Il capitolo di chiusura (I servizi nazionali e l’organizzazione bibliotecaria in Emanuele Casamassima) è anch’esso un riuscito tentativo di riflettere complessivamente sulla politica dei servizi nel Paese e, in special modo, sulla cooperazione interbibliotecaria, partendo dal contributo di idee, iniziative e realizzazioni di un bibliotecario (tale sia pure solamente per un periodo) di alto profilo intellettuale. Del Casamassima direttore della Biblioteca nazionale di Firenze il lettore trova nel saggio un ritratto accurato ed efficace nel mettere in risalto alcuni tratti della personalità e del modo di concepire ed esercitare professione e funzioni (l’intellettuale-tecnico, la cultura gestionale, il conflitto con le burocrazie ministeriali, la capacità di lettura politica delle questioni). Obiettivo primario dell’autore, tuttavia, come nel saggio su Narducci, è indagare, inquadrare (non solo denunciare) le lacune, i nodi, le annose criticità del sistema bibliotecario italiano e delle (in)decisioni che ne hanno penalizzato la crescita. Sono pagine fra le più potenti e appassionate de La biblioteca e il suo tempo. Molte cose sono accadute, naturalmente, molte sono cambiate in questi diciassette anni che ci separano dalla pubblicazione del libro, ma quell’analisi storica della realtà bibliotecaria nell’Italia post-unitaria prima, poi fascista, infine repubblicana, per acutezza e lucidità, reclama e merita una rinnovata attenzione.

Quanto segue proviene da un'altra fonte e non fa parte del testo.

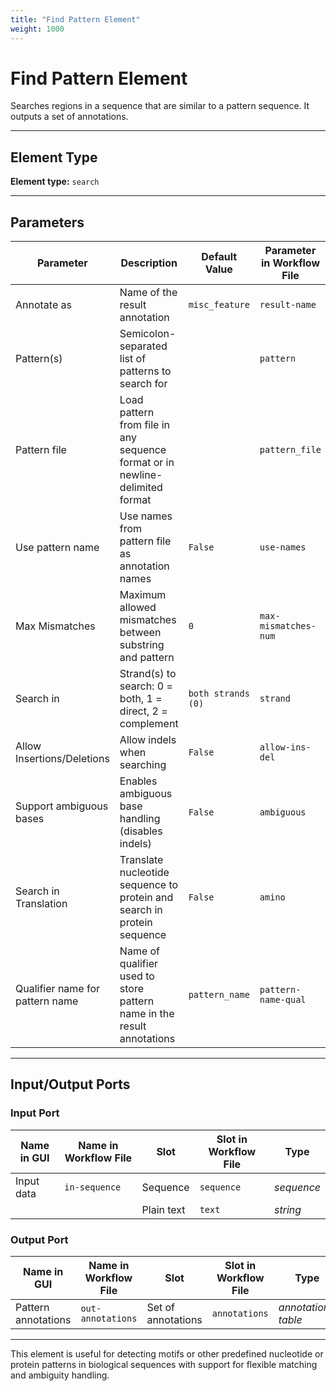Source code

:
 ```yaml
---
title: "Find Pattern Element"
weight: 1000
---
```


# Find Pattern Element

Searches regions in a sequence that are similar to a pattern sequence. It outputs a set of annotations.

---

## Element Type

**Element type:** `search`

---

## Parameters

| **Parameter**                   | **Description**                                                              | **Default Value**  | **Parameter in Workflow File** | **Type**  |
|---------------------------------|------------------------------------------------------------------------------|--------------------|--------------------------------|-----------|
| Annotate as                     | Name of the result annotation                                                | `misc_feature`     | `result-name`                  | _string_  |
| Pattern(s)                      | Semicolon-separated list of patterns to search for                           |                    | `pattern`                      | _string_  |
| Pattern file                    | Load pattern from file in any sequence format or in newline-delimited format |                    | `pattern_file`                 | _string_  |
| Use pattern name                | Use names from pattern file as annotation names                              | `False`            | `use-names`                    | _boolean_ |
| Max Mismatches                  | Maximum allowed mismatches between substring and pattern                     | `0`                | `max-mismatches-num`           | _numeric_ |
| Search in                       | Strand(s) to search: 0 = both, 1 = direct, 2 = complement                    | `both strands (0)` | `strand`                       | _numeric_ |
| Allow Insertions/Deletions      | Allow indels when searching                                                  | `False`            | `allow-ins-del`                | _boolean_ |
| Support ambiguous bases         | Enables ambiguous base handling (disables indels)                            | `False`            | `ambiguous`                    | _boolean_ |
| Search in Translation           | Translate nucleotide sequence to protein and search in protein sequence      | `False`            | `amino`                        | _boolean_ |
| Qualifier name for pattern name | Name of qualifier used to store pattern name in the result annotations       | `pattern_name`     | `pattern-name-qual`            | _string_  |

---

## Input/Output Ports

### Input Port

| **Name in GUI** | **Name in Workflow File** | **Slot**   | **Slot in Workflow File** | **Type**   |
|-----------------|---------------------------|------------|---------------------------|------------|
| Input data      | `in-sequence`             | Sequence   | `sequence`                | _sequence_ |
|                 |                           | Plain text | `text`                    | _string_   |

### Output Port

| **Name in GUI**     | **Name in Workflow File** | **Slot**           | **Slot in Workflow File** | **Type**           |
|---------------------|---------------------------|--------------------|---------------------------|--------------------|
| Pattern annotations | `out-annotations`         | Set of annotations | `annotations`             | _annotation-table_ |

---

This element is useful for detecting motifs or other predefined nucleotide or protein patterns in biological sequences
with support for flexible matching and ambiguity handling.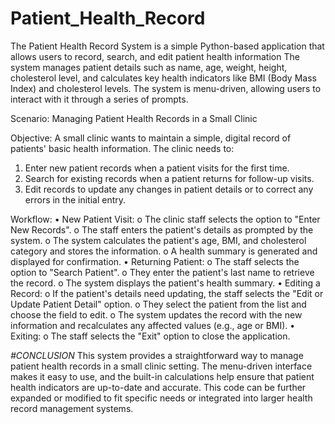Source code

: # Patient_Health_Record
The Patient Health Record System is a simple Python-based application that allows users to record, search, and edit patient health information
The system manages patient details such as name, age, weight, height, cholesterol level, and calculates key health indicators like BMI (Body Mass Index) and cholesterol levels. 
The system is menu-driven, allowing users to interact with it through a series of prompts.

Scenario: Managing Patient Health Records in a Small Clinic

Objective: A small clinic wants to maintain a simple, digital record of patients' basic health information. The clinic needs to:
1.	Enter new patient records when a patient visits for the first time.
2.	Search for existing records when a patient returns for follow-up visits.
3.	Edit records to update any changes in patient details or to correct any errors in the initial entry.

Workflow:
•	New Patient Visit:
o	The clinic staff selects the option to "Enter New Records".
o	The staff enters the patient's details as prompted by the system.
o	The system calculates the patient's age, BMI, and cholesterol category and stores the information.
o	A health summary is generated and displayed for confirmation.
•	Returning Patient:
o	The staff selects the option to "Search Patient".
o	They enter the patient's last name to retrieve the record.
o	The system displays the patient's health summary.
•	Editing a Record:
o	If the patient's details need updating, the staff selects the "Edit or Update Patient Detail" option.
o	They select the patient from the list and choose the field to edit.
o	The system updates the record with the new information and recalculates any affected values (e.g., age or BMI).
•	Exiting:
o	The staff selects the "Exit" option to close the application.

*#CONCLUSION*
This system provides a straightforward way to manage patient health records in a small clinic setting. 
The menu-driven interface makes it easy to use, and the built-in calculations help ensure that patient health indicators are up-to-date and accurate. 
This code can be further expanded or modified to fit specific needs or integrated into larger health record management systems.


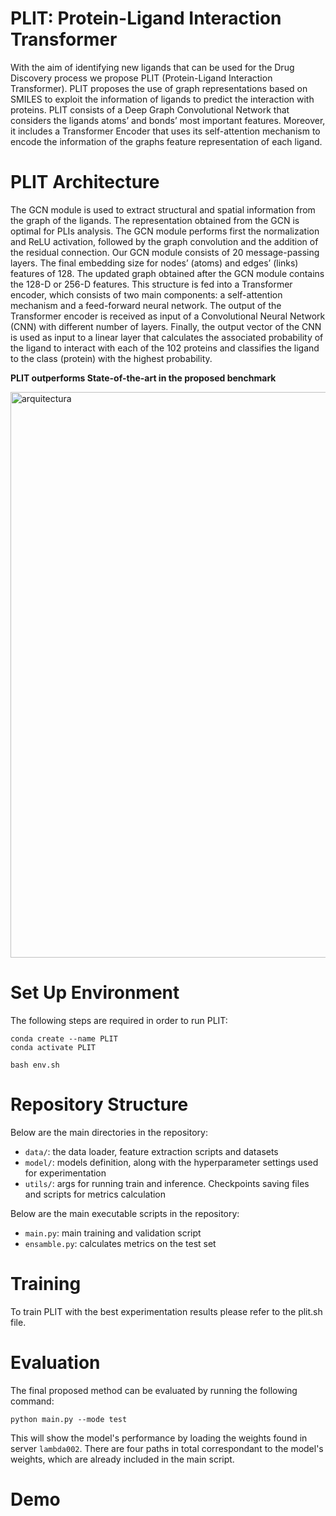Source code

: # PLIT: Protein-Ligand Interaction Transformer


With the aim of identifying new ligands that can be used for the Drug Discovery process we propose PLIT (Protein-Ligand Interaction Transformer). PLIT proposes the use of graph representations based on SMILES to exploit the information of ligands to predict the interaction with proteins. PLIT consists of a Deep Graph Convolutional Network that considers the ligands atoms’ and bonds’ most important features. Moreover, it includes a Transformer Encoder that uses its self-attention mechanism to encode the information of the graphs feature representation of each ligand.




# PLIT Architecture
The GCN module is used to extract structural and spatial information from the graph of the ligands. The representation obtained from the GCN is optimal for PLIs analysis. The GCN module performs first the normalization and ReLU activation, followed by the graph convolution and the addition of the residual connection. Our GCN module consists of 20 message-passing layers. The final embedding size for nodes’ (atoms) and edges’ (links) features of 128. The updated graph obtained after the GCN module contains the 128-D or 256-D features. This structure is fed into a Transformer encoder, which consists of two main components: a self-attention mechanism and a feed-forward neural network. The output of the Transformer encoder is received as input of a Convolutional Neural Network (CNN) with different number of layers. Finally, the output vector of the CNN is used as input to a linear layer that calculates the associated probability of the ligand to interact with each of the 102 proteins and classifies the ligand to the class (protein) with the highest probability.

**PLIT  outperforms State-of-the-art in the proposed benchmark**

<img width="905" alt="arquitectura" src="https://user-images.githubusercontent.com/98660892/204027480-dbcb5662-8de4-48e6-929c-3f12ee08f927.png">

# Set Up Environment

The following steps are required in order to run PLIT:
```
conda create --name PLIT
conda activate PLIT

bash env.sh
```
# Repository Structure

Below are the main directories in the repository: 

- `data/`: the data loader, feature extraction scripts and datasets
- `model/`: models definition, along with the hyperparameter settings used for experimentation
- `utils/`: args for running train and inference. Checkpoints saving files and scripts for metrics calculation

Below are the main executable scripts in the repository:

- `main.py`: main training and validation script
- `ensamble.py`: calculates metrics on the test set

# Training
To train PLIT with the best experimentation results please refer to the plit.sh file.

# Evaluation
The final proposed method can be evaluated by running the following command:
```
python main.py --mode test
```
This will show the model's performance by loading the weights found in server `lambda002`. There are four paths in total correspondant to the model's weights, which are already included in the main script. 

# Demo

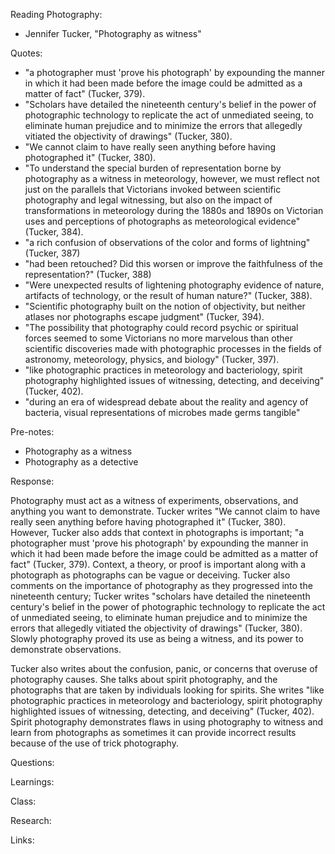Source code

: Reading Photography:

- Jennifer Tucker, "Photography as witness"

Quotes:

- "a photographer must 'prove his photograph' by expounding the manner in which it had been made before the image could be admitted as a matter of fact" (Tucker, 379).
- "Scholars have detailed the nineteenth century's belief in the power of photographic technology to replicate the act of unmediated seeing, to eliminate human prejudice and to minimize the errors that allegedly vitiated the objectivity of drawings" (Tucker, 380).
- "We cannot claim to have really seen anything before having photographed it" (Tucker, 380).
- "To understand the special burden of representation borne by photography as a witness in meteorology, however, we must reflect not just on the parallels that Victorians invoked between scientific photography and legal witnessing, but also on the impact of transformations in meteorology during the 1880s and 1890s on Victorian uses and perceptions of photographs as meteorological evidence" (Tucker, 384).
- "a rich confusion of observations of the color and forms of lightning" (Tucker, 387)
- "had been retouched? Did this worsen or improve the faithfulness of the representation?" (Tucker, 388)
- "Were unexpected results of lightening photography evidence of nature, artifacts of technology, or the result of human nature?" (Tucker, 388).
- "Scientific photography built on the notion of objectivity, but neither atlases nor photographs escape judgment" (Tucker, 394).
- "The possibility that photography could record psychic or spiritual forces seemed to some Victorians no more marvelous than other scientific discoveries made with photographic processes in the fields of astronomy, meteorology, physics, and biology" (Tucker, 397).
- "like photographic practices in meteorology and bacteriology, spirit photography highlighted issues of witnessing, detecting, and deceiving" (Tucker, 402).
- "during an era of widespread debate about the reality and agency of bacteria, visual representations of microbes made germs tangible"

Pre-notes:

- Photography as a witness
- Photography as a detective

Response:

Photography must act as a witness of experiments, observations, and anything you want to demonstrate. Tucker writes "We cannot claim to have really seen anything before having photographed it" (Tucker, 380). However, Tucker also adds that context in photographs is important; "a photographer must 'prove his photograph' by expounding the manner in which it had been made before the image could be admitted as a matter of fact" (Tucker, 379). Context, a theory, or proof is important along with a photograph as photographs can be vague or deceiving. Tucker also comments on the importance of photography as they progressed into the nineteenth century; Tucker writes "scholars have detailed the nineteenth century's belief in the power of photographic technology to replicate the act of unmediated seeing, to eliminate human prejudice and to minimize the errors that allegedly vitiated the objectivity of drawings" (Tucker, 380). Slowly photography proved its use as being a witness, and its power to demonstrate observations.

Tucker also writes about the confusion, panic, or concerns that overuse of photography causes. She talks about spirit photography, and the photographs that are taken by individuals looking for spirits. She writes "like photographic practices in meteorology and bacteriology, spirit photography highlighted issues of witnessing, detecting, and deceiving" (Tucker, 402). Spirit photography demonstrates flaws in using photography to witness and learn from photographs as sometimes it can provide incorrect results because of the use of trick photography.

Questions:

Learnings:

Class:

Research:

Links:
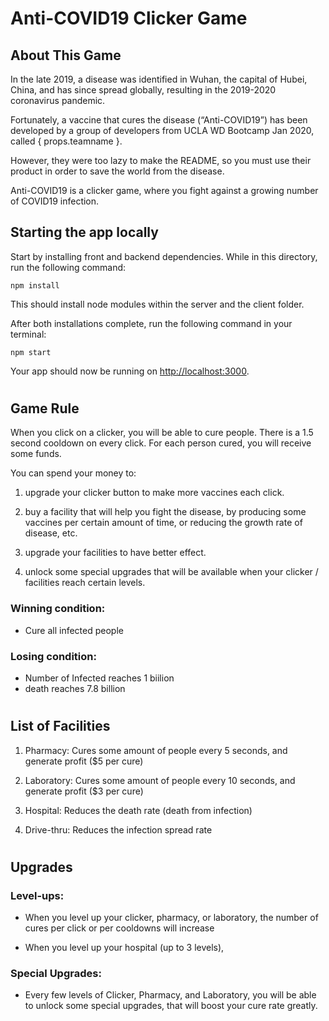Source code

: # Anti-COVID19 Clicker Game

## About This Game

In the late 2019, a disease was identified in Wuhan, the capital of Hubei, China, and has since spread globally, resulting in the 2019-2020 coronavirus pandemic.

Fortunately, a vaccine that cures the disease (“Anti-COVID19”) has been developed by a group of developers from UCLA WD Bootcamp Jan 2020, called { props.teamname }.

However, they were too lazy to make the README, so you must use their product in order to save the world from the disease.

Anti-COVID19 is a clicker game, where you fight against a growing number of COVID19 infection.


## Starting the app locally

Start by installing front and backend dependencies. While in this directory, run the following command:

```
npm install
```

This should install node modules within the server and the client folder.

After both installations complete, run the following command in your terminal:

```
npm start
```

Your app should now be running on <http://localhost:3000>.
#

## Game Rule

When you click on a clicker, you will be able to cure people. There is a 1.5 second cooldown on every click. For each person cured, you will receive some funds.

You can spend your money to:
  1. upgrade your clicker button to make more vaccines each click.

  2. buy a facility that will help you fight the disease, by producing some
      vaccines per certain amount of time, or reducing the growth rate of disease, etc.

  3. upgrade your facilities to have better effect.

  4. unlock some special upgrades that will be available when your clicker / facilities reach certain levels.

### Winning condition: 
* Cure all infected people
### Losing condition: 
* Number of Infected reaches 1 biilion
* death reaches 7.8 billion

#

## List of Facilities

1. Pharmacy: Cures some amount of people every 5 seconds, and generate profit ($5 per cure)

2. Laboratory: Cures some amount of people every 10 seconds, and generate profit ($3 per cure)

3. Hospital: Reduces the death rate (death from infection)

4. Drive-thru: Reduces the infection spread rate

#

## Upgrades
### Level-ups:

* When you level up your clicker, pharmacy, or laboratory, the number of cures per click or per cooldowns will increase

* When you level up your hospital (up to 3 levels), 

### Special Upgrades:

* Every few levels of Clicker, Pharmacy, and Laboratory, you will be able to unlock some special upgrades, that will boost your cure rate greatly.


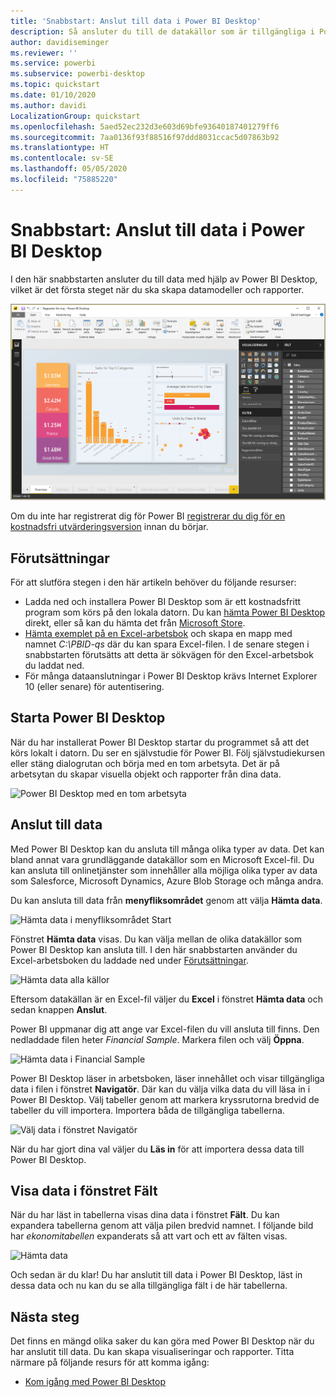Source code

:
 ```yaml
---
title: 'Snabbstart: Anslut till data i Power BI Desktop'
description: Så ansluter du till de datakällor som är tillgängliga i Power BI Desktop
author: davidiseminger
ms.reviewer: ''
ms.service: powerbi
ms.subservice: powerbi-desktop
ms.topic: quickstart
ms.date: 01/10/2020
ms.author: davidi
LocalizationGroup: quickstart
ms.openlocfilehash: 5aed52ec232d3e603d69bfe93640187401279ff6
ms.sourcegitcommit: 7aa0136f93f88516f97ddd8031ccac5d07863b92
ms.translationtype: HT
ms.contentlocale: sv-SE
ms.lasthandoff: 05/05/2020
ms.locfileid: "75885220"
---
```

# <a name="quickstart-connect-to-data-in-power-bi-desktop"></a>Snabbstart: Anslut till data i Power BI Desktop

I den här snabbstarten ansluter du till data med hjälp av Power BI Desktop, vilket är det första steget när du ska skapa datamodeller och rapporter.

![Power BI Desktop](media/desktop-what-is-desktop/what-is-desktop_01.png)

Om du inte har registrerat dig för Power BI [registrerar du dig för en kostnadsfri utvärderingsversion](https://app.powerbi.com/signupredirect?pbi_source=web) innan du börjar.

## <a name="prerequisites"></a>Förutsättningar

För att slutföra stegen i den här artikeln behöver du följande resurser:

* Ladda ned och installera Power BI Desktop som är ett kostnadsfritt program som körs på den lokala datorn. Du kan [hämta Power BI Desktop](https://powerbi.microsoft.com/desktop) direkt, eller så kan du hämta det från [Microsoft Store](https://aka.ms/pbidesktopstore).
* [Hämta exemplet på en Excel-arbetsbok](https://go.microsoft.com/fwlink/?LinkID=521962) och skapa en mapp med namnet *C:\PBID-qs* där du kan spara Excel-filen. I de senare stegen i snabbstarten förutsätts att detta är sökvägen för den Excel-arbetsbok du laddat ned.
* För många dataanslutningar i Power BI Desktop krävs Internet Explorer 10 (eller senare) för autentisering.

## <a name="launch-power-bi-desktop"></a>Starta Power BI Desktop

När du har installerat Power BI Desktop startar du programmet så att det körs lokalt i datorn. Du ser en självstudie för Power BI. Följ självstudiekursen eller stäng dialogrutan och börja med en tom arbetsyta. Det är på arbetsytan du skapar visuella objekt och rapporter från dina data.

![Power BI Desktop med en tom arbetsyta](media/desktop-quickstart-connect-to-data/qs-connect-data_01.png)

## <a name="connect-to-data"></a>Anslut till data

Med Power BI Desktop kan du ansluta till många olika typer av data. Det kan bland annat vara grundläggande datakällor som en Microsoft Excel-fil. Du kan ansluta till onlinetjänster som innehåller alla möjliga olika typer av data som Salesforce, Microsoft Dynamics, Azure Blob Storage och många andra.

Du kan ansluta till data från **menyfliksområdet** genom att välja **Hämta data**.

![Hämta data i menyfliksområdet Start](media/desktop-quickstart-connect-to-data/qs-connect-data_02.png)

Fönstret **Hämta data** visas. Du kan välja mellan de olika datakällor som Power BI Desktop kan ansluta till. I den här snabbstarten använder du Excel-arbetsboken du laddade ned under [Förutsättningar](#prerequisites).

![Hämta data alla källor](media/desktop-quickstart-connect-to-data/qs-connect-data_03.png)

Eftersom datakällan är en Excel-fil väljer du **Excel** i fönstret **Hämta data** och sedan knappen **Anslut**.

Power BI uppmanar dig att ange var Excel-filen du vill ansluta till finns. Den nedladdade filen heter *Financial Sample*. Markera filen och välj **Öppna**.

![Hämta data i Financial Sample](media/desktop-quickstart-connect-to-data/qs-connect-data_04.png)

Power BI Desktop läser in arbetsboken, läser innehållet och visar tillgängliga data i filen i fönstret **Navigatör**. Där kan du välja vilka data du vill läsa in i Power BI Desktop. Välj tabeller genom att markera kryssrutorna bredvid de tabeller du vill importera. Importera båda de tillgängliga tabellerna.

![Välj data i fönstret Navigatör](media/desktop-quickstart-connect-to-data/qs-connect-data_05.png)

När du har gjort dina val väljer du **Läs in** för att importera dessa data till Power BI Desktop.

## <a name="view-data-in-the-fields-pane"></a>Visa data i fönstret Fält

När du har läst in tabellerna visas dina data i fönstret **Fält**. Du kan expandera tabellerna genom att välja pilen bredvid namnet. I följande bild har *ekonomitabellen* expanderats så att vart och ett av fälten visas.

![Hämta data](media/desktop-quickstart-connect-to-data/qs-connect-data_06.png)

Och sedan är du klar! Du har anslutit till data i Power BI Desktop, läst in dessa data och nu kan du se alla tillgängliga fält i de här tabellerna.

## <a name="next-steps"></a>Nästa steg

Det finns en mängd olika saker du kan göra med Power BI Desktop när du har anslutit till data. Du kan skapa visualiseringar och rapporter. Titta närmare på följande resurs för att komma igång:

* [Kom igång med Power BI Desktop](desktop-getting-started.md)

Il volume nel suo insieme penso abbia poi messo a nostra disposizione almeno altre due lezioni da non dimenticare. La prima riguarda non la storia della biblioteca, ma la storia della biblioteconomia, e non soltanto per i tanti spunti che Solimine offre all’interpretazione di figure, opere e costruzioni concettuali in epoca moderna e contemporanea, ma per una questione di statuto della disciplina, i cui contorni egli definisce in maniera originale e in rapporto serrato con oggetti e vocazioni (la dimensione di servizio delle biblioteche, per esempio) talvolta trascurati negli studi storici di area. La seconda lezione ha un risvolto metodologico ed è in realtà riscontrabile in tutto il suo percorso: da un lato la conoscenza e l’utilizzo competente delle fonti, dall’altro l’incessante (e assai produttivo) confronto dialettico con le tesi espresse dagli altri studiosi, oltre che la considerazione per i risultati delle loro ricerche. Vive nel libro, e ci conquista, un’idea forte di comunità scientifica (e professionale), un investimento convinto sull’intelligenza collettiva delle cose e sulla condivisione dei saperi.